Пуцу снова заиграл. Как раз в этот момент из дома через дорогу от корчмы вышли одетый во все черное Пику, Спинанциу в темных очках и Клоамбеш с женой. Шествие пересекло дорогу и подошло к шелковице. Пуцу окаменел от любопытства.
— Добрый день, братцы. Желаю вдоволь повеселиться, — с поклоном приветствовал всех Спинанциу, снимая шляпу.

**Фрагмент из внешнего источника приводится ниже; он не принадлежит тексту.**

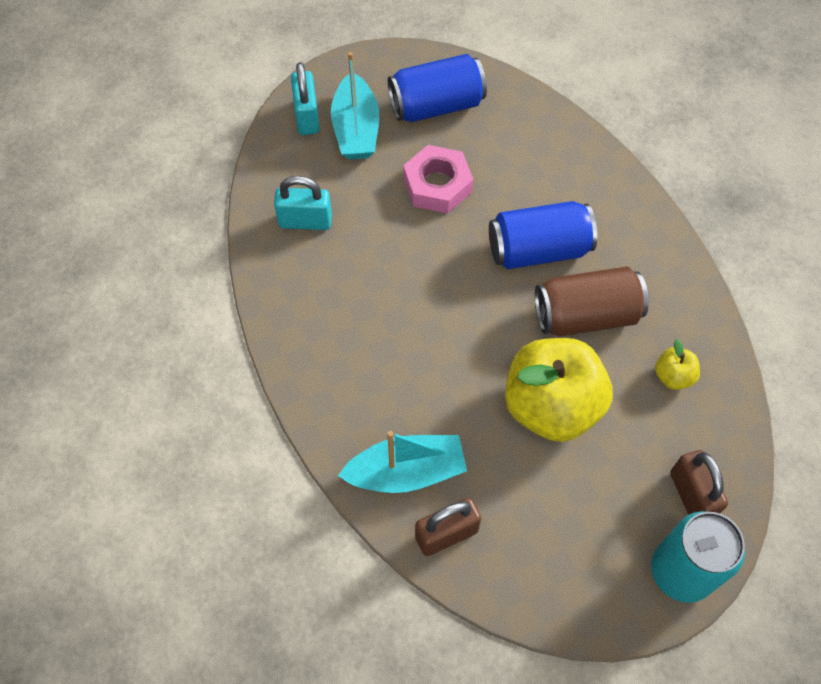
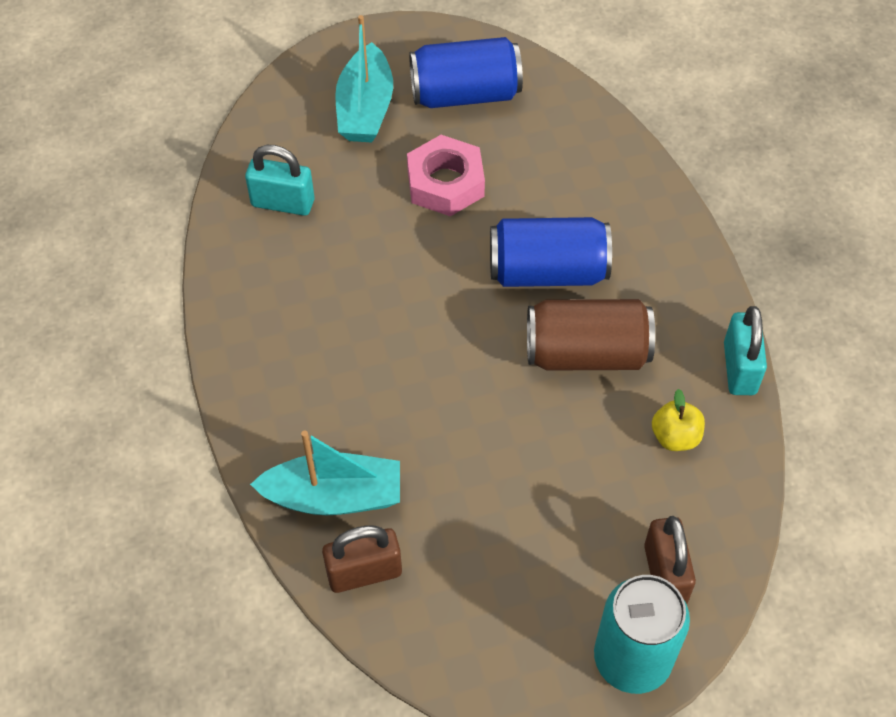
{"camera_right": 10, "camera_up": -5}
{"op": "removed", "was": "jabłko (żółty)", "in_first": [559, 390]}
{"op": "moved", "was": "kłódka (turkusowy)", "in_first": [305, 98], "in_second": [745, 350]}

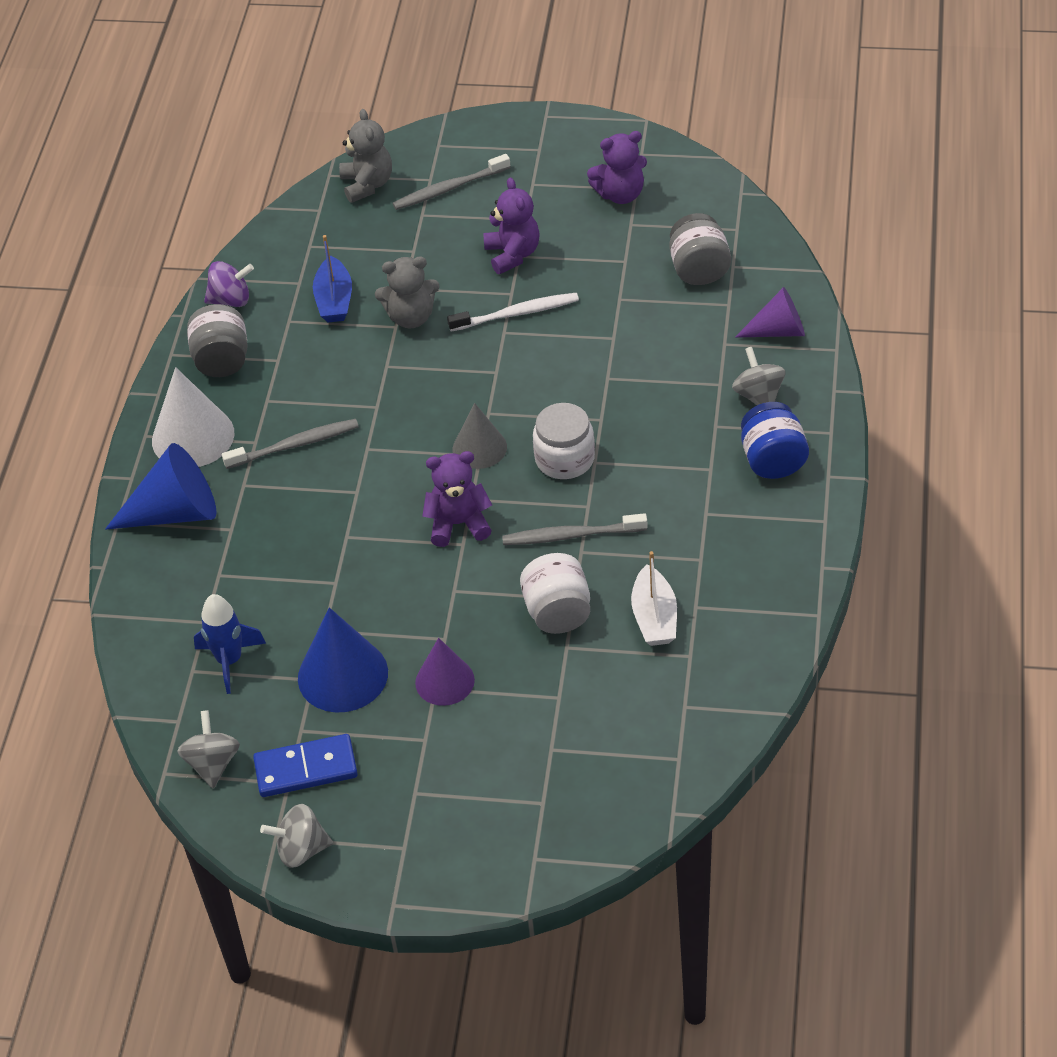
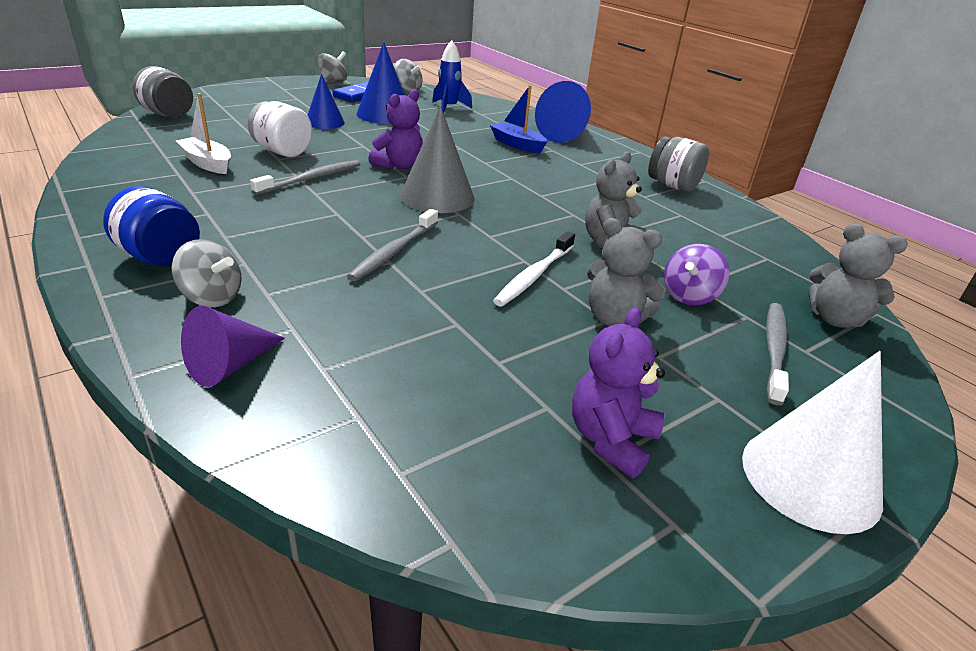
{"camera_right": 130, "camera_up": -15}
{"op": "removed", "was": "słoik (biały)", "in_first": [564, 441]}
{"op": "moved", "was": "stożek (biały)", "in_first": [193, 417], "in_second": [812, 442]}
{"op": "moved", "was": "bączek (fioletowy)", "in_first": [229, 284], "in_second": [696, 274]}
{"op": "moved", "was": "szczoteczka do zębów (szary)", "in_first": [290, 444], "in_second": [392, 245]}
{"op": "moved", "was": "łódka (niebieski)", "in_first": [332, 279], "in_second": [518, 119]}
{"op": "moved", "was": "słoik (szary)", "in_first": [700, 249], "in_second": [163, 91]}
{"op": "recoloured", "was": "stożek (fioletowy)", "now": "stożek (niebieski)", "in_first": [445, 672], "in_second": [326, 101]}
{"op": "recoloured", "was": "miś (fioletowy)", "now": "miś (szary)", "in_first": [512, 225], "in_second": [626, 272]}
{"op": "resized", "was": "stożek (szary)", "in_first": [480, 436], "in_second": [437, 159], "ratio": 1.54}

Парни, большинство из которых были вчера на выгоне у примэрии, смущенно промолчали, лишь несколько из них буркнули в ответ что-то неразборчивое.
— Веселится молодежь, — сказал Клоамбеш и тут же прослезился. — Был бы здесь теперь и мой сынок, кабы не убили его безбожники. Ведь он, господин адвокат, был в гвардии Маниу, — тихо добавил Клоамбеш. Аурелия тоже поспешила всплакнуть.
— Да, господа, обычаи, наши прекрасные обычаи, — пробормотал Спинанциу.
— Вот именно, правильно вы сказали, — поспешил согласиться Пику.
Страх не давал покою Спинанциу. Бегство барона совсем сбило его с толку, и он переходил от ярости к отчаянию. В бешенстве адвокат решил сразу по возвращении в город демонстративно порвать с царанистами и вступить в социал-демократическую партию. Поступок Паппа представлялся ему чудовищным: бросать его здесь, в этой дыре, среди озлобленных крестьян. Ехать поездом он боялся и решил дожидаться машины от Паппа. Не может же быть, чтобы барон оказался таким бесчувственным, чтобы окончательно покинуть его. Разве по его вине провалилась манифестация? Барон сам виноват. Прав был этот преподаватель Суслэнеску. Если речь шла о политическом будущем, барон должен был разделить поместье между крестьянами и закатить грандиозный праздник. Это навсегда сохранилось бы в памяти крестьян.
Появлением своим на хоре адвокат был обязан Баничиу. Железногвардеец получил через Пику записку барона: «Действуйте по своему усмотрению. Предоставляю вам полную свободу». Прочитав эти строки, Баничиу удовлетворенно рассмеялся.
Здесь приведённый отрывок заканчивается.